Fall of Haifa
Moshe proved to be a tireless and fearless soldier, and his injury was hardly a handicap because, he later quipped, aiming through the scope of a rifle only required one eye. Fighting renewed him, and he was grateful. He had everything to gain—meaning, purpose, power—by rushing headlong into fresh battles. This freed him up to be utterly daring, to excel in the art of improvisation—Wingating it.
In early March 1948, two months before the British withdrew and the impossible partition was supposed to come into effect, Ben-Gurion summoned Moshe and eleven others to the Haganah’s secret headquarters in Tel Aviv, a redbrick sock factory dubbed the “Red House,” to advise him on the next phase of what the Israelis would call the War of Independence.
Ben-Gurion and his twelve disciples, poring over detailed maps and aerial photographs, discussed improving defense positions against invading armies from the neighboring Arab states. In practice, what they came up with required capturing the cities of Tiberias, Safed, Jaffa, Acre, and Haifa.6
A month after the Haganah meeting in the sock factory, Raymonda left the convent in Nazareth and traveled to Haifa to join Christmas. She arrived in the old city near the port just as Jewish forces surrounded the Arab quarters. Food and medicine were no longer getting in; prices skyrocketed; the poor faced starvation. Mortar shells rained down from the Jewish neighborhoods up on Mount Carmel: Where were the heroic Arab defenders? Where were modern-day Salah al-Dins?

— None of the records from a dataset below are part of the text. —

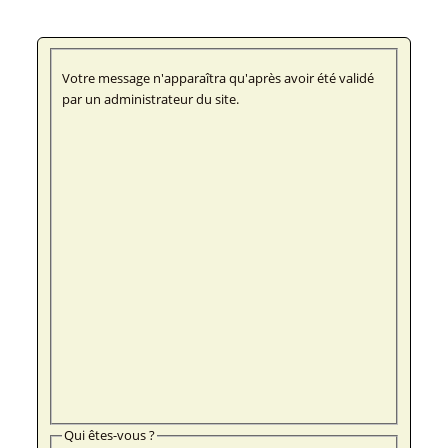
Votre message n'apparaîtra qu'après avoir été validé
par un administrateur du site.
Qui êtes-vous ?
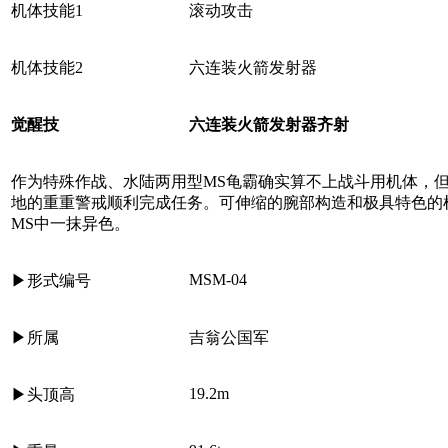
机体技能
1
滚动攻击
机体技能
2
六连装火箭发射器
觉醒技
六连装火箭发射器齐射
作为特殊作战、水陆两用型
MS
龟霸确实算不上战斗用机体，
地的重重警戒顺利完成任务。可伸缩的腕部构造和极具特色的
MS
中
一抹异色
。
MSM-04
▶
形式编号
▶
所属
吉翁公国军
19.2m
▶
头顶高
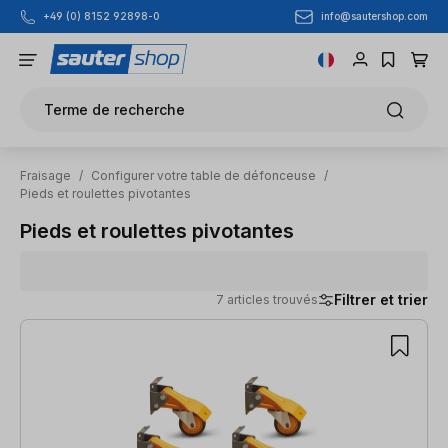
info@sautershop.com
+49 (0) 8152 92898-0
Passer au contenu principal
Terme de recherche
Fraisage
/
Configurer votre table de défonceuse
/
Pieds et roulettes pivotantes
Pieds et roulettes pivotantes
Filtrer et trier
7 articles trouvés
7 articles trouvés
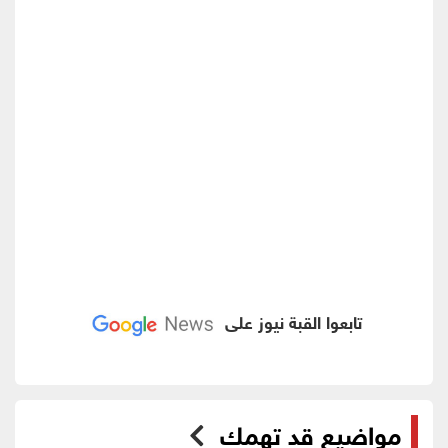
تابعوا القبة نيوز على
مواضيع قد تهمك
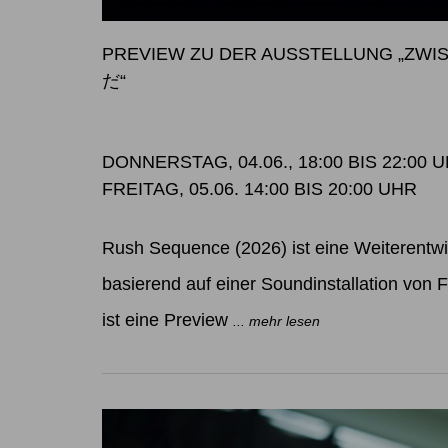
PREVIEW ZU DER AUSSTELLUNG „Z
だ“
DONNERSTAG, 04.06., 18:00 BIS 22:00 
FREITAG, 05.06. 14:00 BIS 20:00 UHR
Rush Sequence (2026) ist eine Weiterentw
basierend auf einer Soundinstallation von Fe
ist eine Preview
... mehr lesen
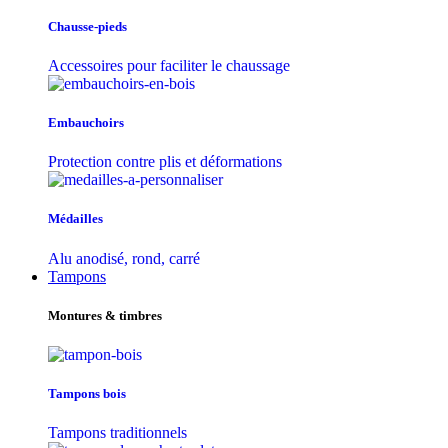
Chausse-pieds
Accessoires pour faciliter le chaussage
Embauchoirs
Protection contre plis et déformations
Médailles
Alu anodisé, rond, carré
Tampons
Montures & timbres
Tampons bois
Tampons traditionnels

With fighting cutting off access to the Red Cross station where Christmas lived, Raymonda had no other choice but to go to Aunt Sylvie’s mansion on King George Street. She wasn’t there more than a couple of days when the fighting shifted, and Arab irregulars perched on the balcony of the aunt’s house traded fire with the Haganah men on the other side of the street. A mortar attack destroyed the neighbor’s mansion along with half of Sylvie’s: Raymonda shudders when recalling the shock of the explosion, the sound of shattering stone and glass, the “devilish flames” licking at the white plaster, the “acrid smoke” billowing through the rooms.
The francophone aunt who drank her afternoon tea in Meissner cups snapped out orders for her children and Raymonda to grab whatever they could carry. They jumped into the Daimler, and the driver took them to her other house in the German Colony. From the back seat, Raymonda watched crowds of panicked people, old men, women, and children racing in the direction of the port to get boats out of the city. At the port, people rested on concrete loading docks while others milled around restlessly with the blank, vacant eyes of people who hadn’t eaten in a week, stripped of will.

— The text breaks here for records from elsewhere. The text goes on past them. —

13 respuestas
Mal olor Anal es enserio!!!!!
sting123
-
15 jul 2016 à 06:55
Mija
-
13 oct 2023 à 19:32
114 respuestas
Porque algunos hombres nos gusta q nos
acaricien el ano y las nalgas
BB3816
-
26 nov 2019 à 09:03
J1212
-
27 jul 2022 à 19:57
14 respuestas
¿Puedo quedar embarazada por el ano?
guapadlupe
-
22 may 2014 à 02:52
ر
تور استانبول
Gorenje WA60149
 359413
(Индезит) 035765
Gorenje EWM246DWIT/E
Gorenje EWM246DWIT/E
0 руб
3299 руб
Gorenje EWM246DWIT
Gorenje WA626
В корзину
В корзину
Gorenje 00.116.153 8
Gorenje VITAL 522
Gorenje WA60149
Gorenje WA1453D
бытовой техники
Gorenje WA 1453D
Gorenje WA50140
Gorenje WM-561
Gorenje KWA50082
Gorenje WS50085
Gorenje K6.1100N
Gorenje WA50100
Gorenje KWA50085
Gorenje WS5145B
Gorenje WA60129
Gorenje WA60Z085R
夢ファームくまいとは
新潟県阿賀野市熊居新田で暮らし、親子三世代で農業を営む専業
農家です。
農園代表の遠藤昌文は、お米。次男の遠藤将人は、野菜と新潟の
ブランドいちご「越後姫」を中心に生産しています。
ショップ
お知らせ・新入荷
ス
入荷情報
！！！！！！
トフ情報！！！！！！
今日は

The German Colony seemed safer because Sylvie’s Jewish friends in the neighborhood pleaded with her, “Don’t leave, don’t leave, the fighting is almost over.” The Jewish mayor was saying the same thing.

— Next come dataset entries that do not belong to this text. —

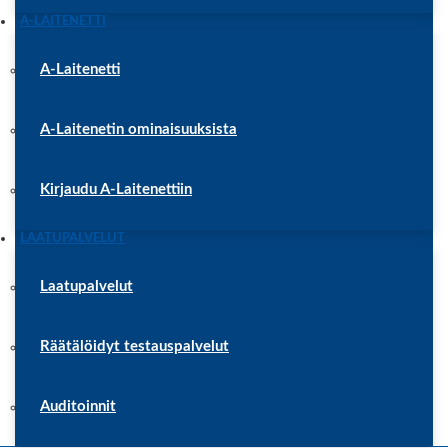
A-LAITENETTI
A-Laitenetti
A-Laitenetin ominaisuuksista
Kirjaudu A-Laitenettiin
LAATUPALVELUT
Laatupalvelut
Räätälöidyt testauspalvelut
Auditoinnit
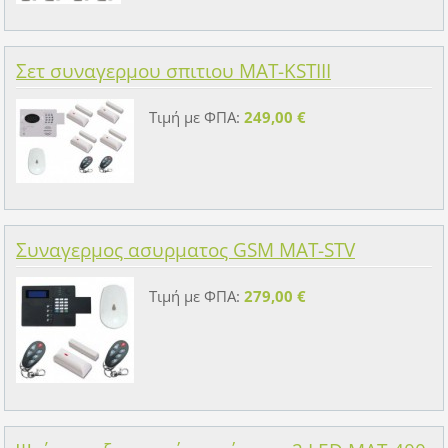
Σετ συναγερμου σπιτιου MAT-KSTIII
Τιμή με ΦΠΑ:
249,00 €
Συναγερμος ασυρματος GSM MAT-STV
Τιμή με ΦΠΑ:
279,00 €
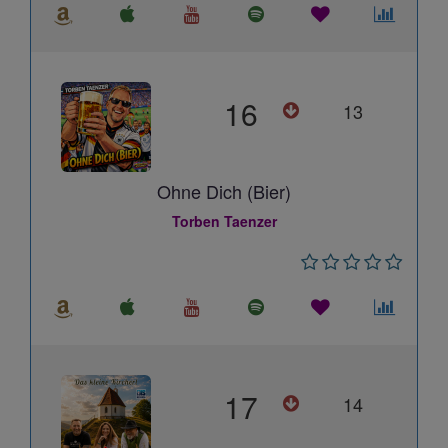
16
13
Ohne Dich (Bier)
Torben Taenzer
17
14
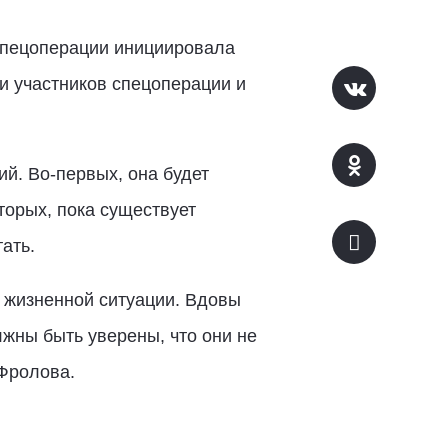
спецоперации инициировала
и участников спецоперации и
й. Во-первых, она будет
вторых, пока существует
ать.
 жизненной ситуации. Вдовы
лжны быть уверены, что они не
Фролова.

But Operation Danny required an Arab-free city, in particular in the neighborhoods near the port.
The family held out for a few more days until one morning Raymonda went outside to play with her cousin Nicolas in the garden. They looked up and saw a mountain of blue and white corpses stacked in a military truck parked in front of the house. There must have been a hundred bodies of men, women, and children piled on top of one another, eyes open, limbs stiff; swarms of giant black flies buzzed around the bodies, which gave off the sweet, sickening odor of death.
Assaulted by the repulsive sight, Raymonda and Nicolas rushed into the house screaming as if they had seen one of the rings of hell. It was too much: Sylvie raced around the house, grabbing children, clothes, some food, and ordered her driver to take them to the port.
Habib turned up just before the Daimler sped off to the ship. Hearing about the corpses and his sister’s decision to flee by ship, he picked Raymonda up and sent her back to the convent in Nazareth with two British officers driving a truck. Jews, he was certain, would never attack a convent. Habib then boarded a ship and left the city by sea. He was the only member of the vast Hawa clan ever to see Haifa again.
Christmas never fled Haifa. She stayed behind as a volunteer with the Red Cross to treat the wounded. The final outbreak of fighting was the Haganah onslaught on April 21. Encircled and starving, Arabs in the city were in no position to put up a fight. The so-called Battle of Haifa lasted a single day.
Passing by Sylvie’s mansion on King George Street, on April 22, Christmas saw a Yiddish and Hebrew-speaking mob swarm through the half-destroyed house, carting off clothes, furniture, chandeliers, paintings, boxes of wine and brandy, no doubt the Meissner tea cups—whatever they could carry.